Responding to questions put to him at the Joint Committee on Health and Children this evening, Reilly said that ‘justice not only needed to be done, but needed to be seen to be done’.
“This is a very difficult and traumatic time for the family of Savita Halappanavar and I know that it’s going to be very difficult for them in relation to whole procedure,” he said. However, he added that he had a “duty of care” to women across the country to expedite the process so that if any further risks at the hospital remain they can be addressed.
Earlier today, the HSE confirmed that three people from Galway University Hospital had been removed from the team investigating the death of Savita, who died of septicaemia several days after she presented at the hospital experiencing a miscarriage and was subsequently denied a medical abortion. The statement came after a lawyer for the Halappanavar family told RTÉ’s Today with Pat Kenny that Praveen had no faith in the process and would not cooperate with it.

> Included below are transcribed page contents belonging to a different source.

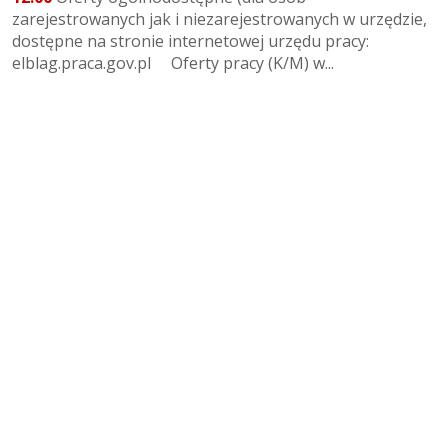
zarejestrowanych jak i niezarejestrowanych w urzędzie,
dostępne na stronie internetowej urzędu pracy:
elblag.praca.gov.pl Oferty pracy (K/M) w...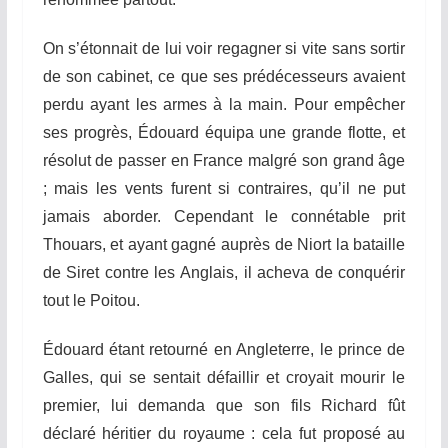
On s’étonnait de lui voir regagner si vite sans sortir
de son cabinet, ce que ses prédécesseurs avaient
perdu ayant les armes à la main. Pour empêcher
ses
prog
r
ès
, Édouard équipa une grande flotte, et
résolut de passer en France
malg
r
é
son grand âge
; mais les vents furent si contraires, qu’il ne put
jamais aborder. Cependant le connétable prit
T
h
o
u
ars
, et ayant gagné auprès de Niort la bataille
de Siret contre les Anglais, il acheva de conquérir
tout le Poitou.
Édouard étant retourné en Angleterre, le prince de
Galles, qui se sentait défaillir et croyait mourir le
premier, lui demanda que son fils Richard fût
déclaré héritier du royaume : cela fut proposé au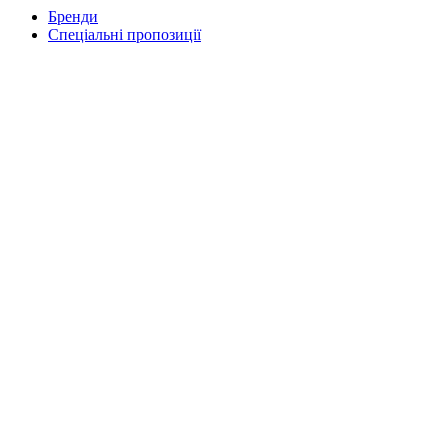
Бренди
Спеціальні пропозиції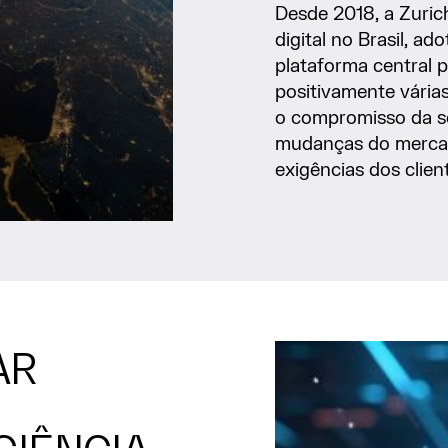
Desde 2018, a Zuric
digital no Brasil, a
plataforma central 
positivamente várias 
o compromisso da s
mudanças do mercad
exigências dos clien
AR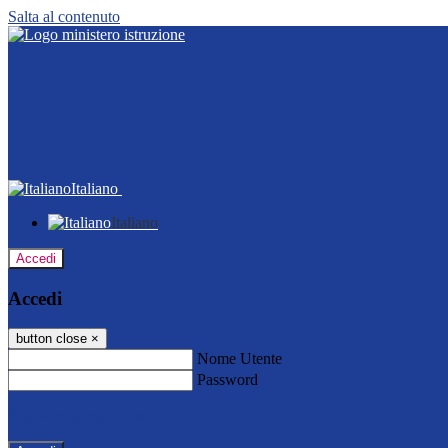
Salta al contenuto
Italiano
Italiano
Accedi
Accedi
button close
×
Nome Utente
Password
Password dimenticata?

Savita’s husband, Praveen, told The Irish Times yesterday that he was not satisfied with the presence of three Galway University Hospital (GUH) staff on the team investigating his wife’s death, and made it clear he wanted nothing less than an independent examination of the events surrounding her death at the facility.
Seamus Healy TD said the composition of the inquiry, and the manner in which it had been arranged, had compromised the investigation from the very beginning – adding that whoever had thought it appropriate to place three consultants from GUH on the inquiry panel “was not in touch with reality”.
Although Healy called for an independent public inquiry, the Health Minister indicated that this option would take “an awful lot longer” to complete. Reilly said it was “at the fore” of his conscience to ensure that other patients were not at risk.
Reilly said the inquiry needed to be carried out in a transparent fashion that could stand up to the scrutiny of Savita’s family, the Irish people, and the world.